Task:
Convert the part that opens with the line containing "Rank the categories" and closes with the line containing "How many slices are in this pie chart?" into a JSON list of strings, one string per line, with blank lines left out. Leave the pictures out of the list.

Source material:
Content starts

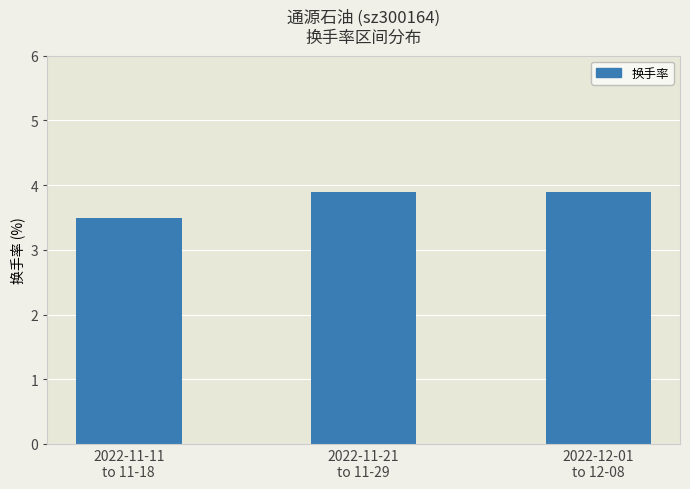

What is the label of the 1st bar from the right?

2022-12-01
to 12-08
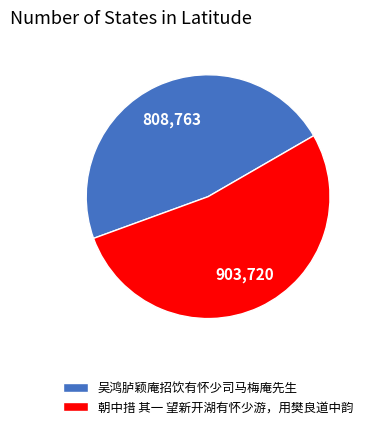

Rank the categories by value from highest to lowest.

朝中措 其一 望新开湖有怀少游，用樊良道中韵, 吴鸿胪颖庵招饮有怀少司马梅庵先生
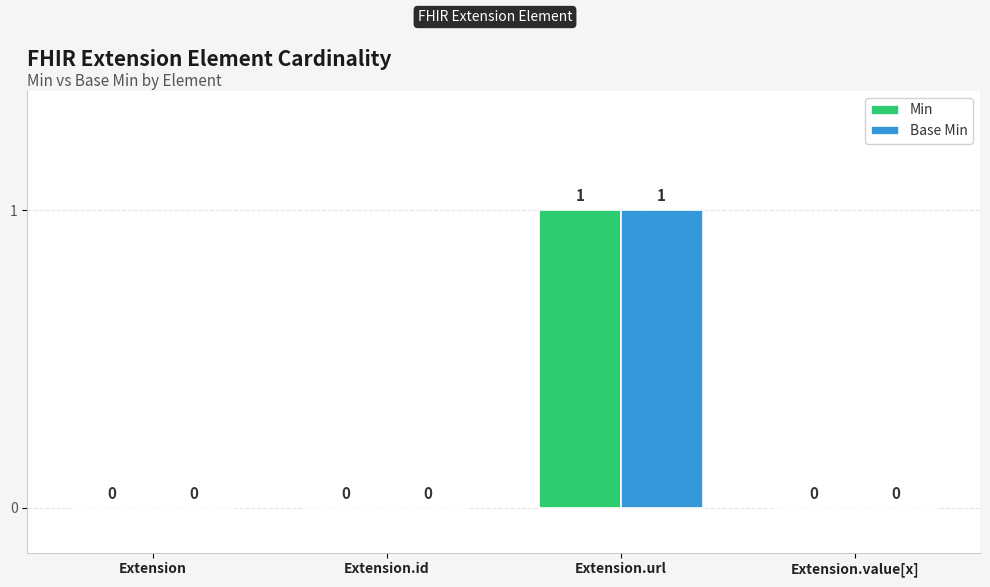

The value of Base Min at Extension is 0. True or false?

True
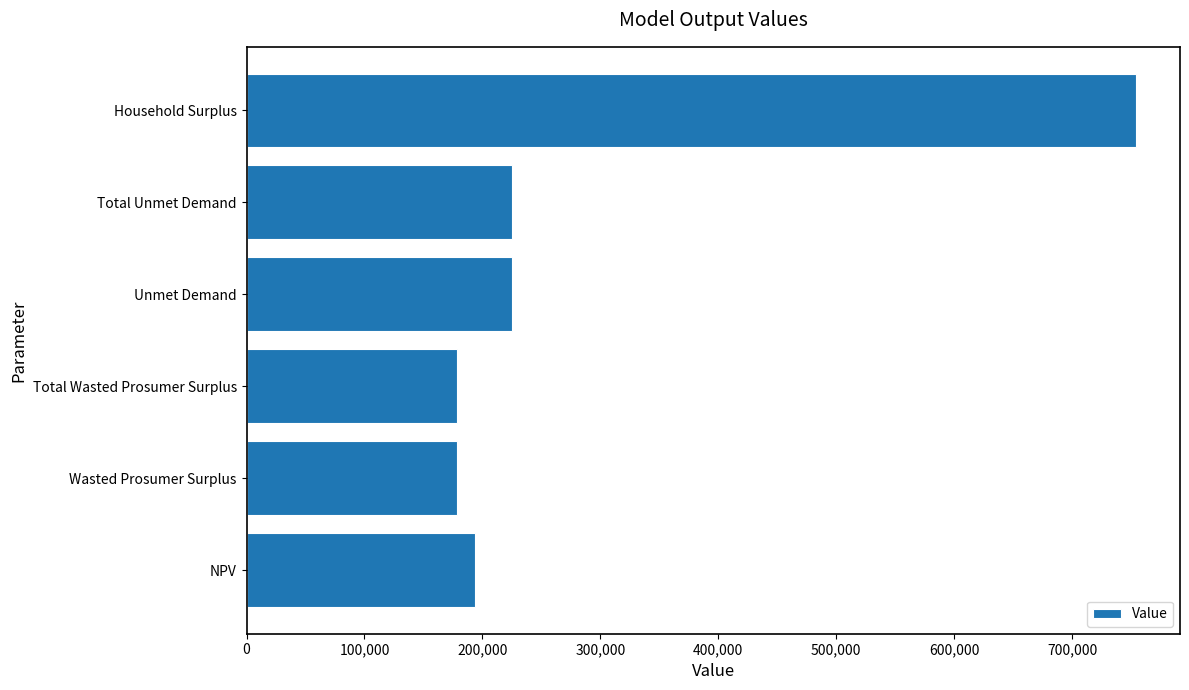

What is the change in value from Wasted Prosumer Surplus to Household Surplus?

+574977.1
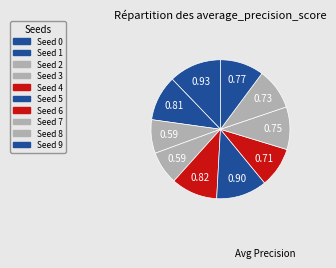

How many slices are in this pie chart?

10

Content ends
Content starts

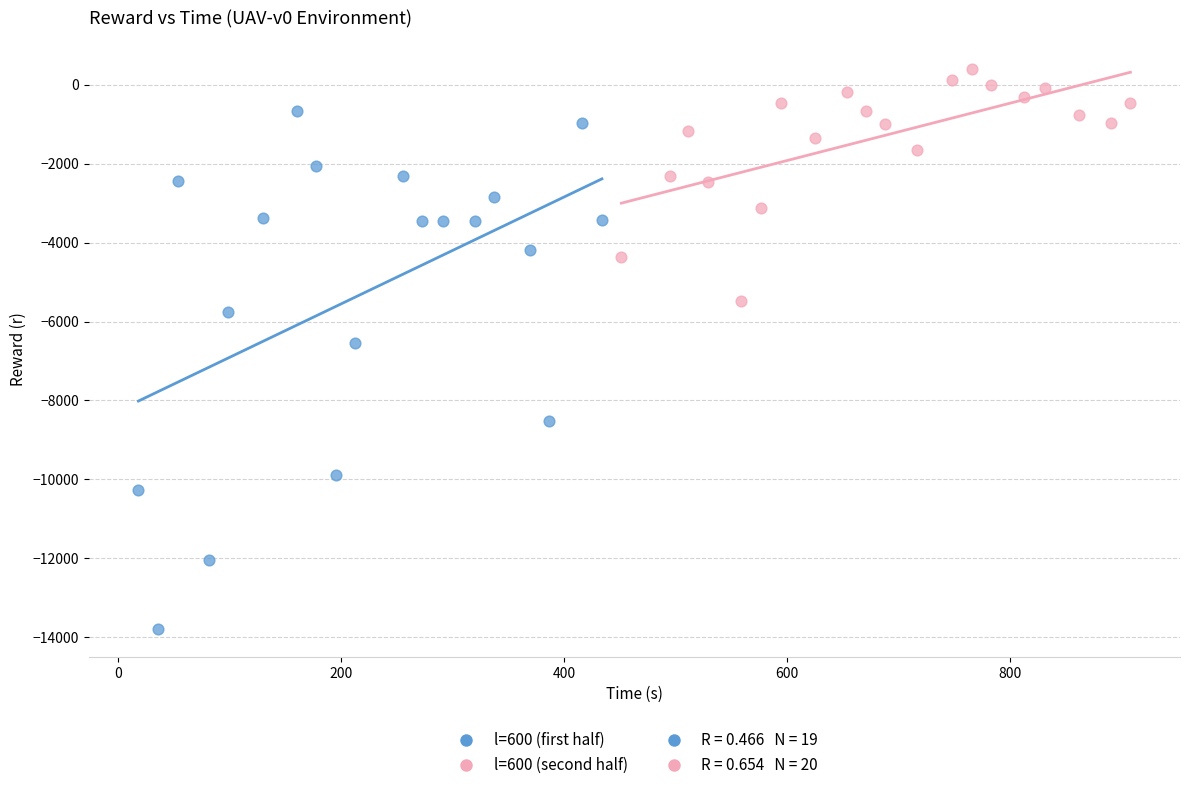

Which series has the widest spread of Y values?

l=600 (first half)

Content ends
Content starts

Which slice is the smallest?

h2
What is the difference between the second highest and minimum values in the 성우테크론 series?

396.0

Content ends

Solution to the problem:
[
  "Rank the categories by value from highest to lowest.",
  "朝中措 其一 望新开湖有怀少游，用樊良道中韵, 吴鸿胪颖庵招饮有怀少司马梅庵先生",
  "The value of Base Min at Extension is 0. True or false?",
  "True",
  "What is the change in value from Wasted Prosumer Surplus to Household Surplus?",
  "+574977.1",
  "How many slices are in this pie chart?"
]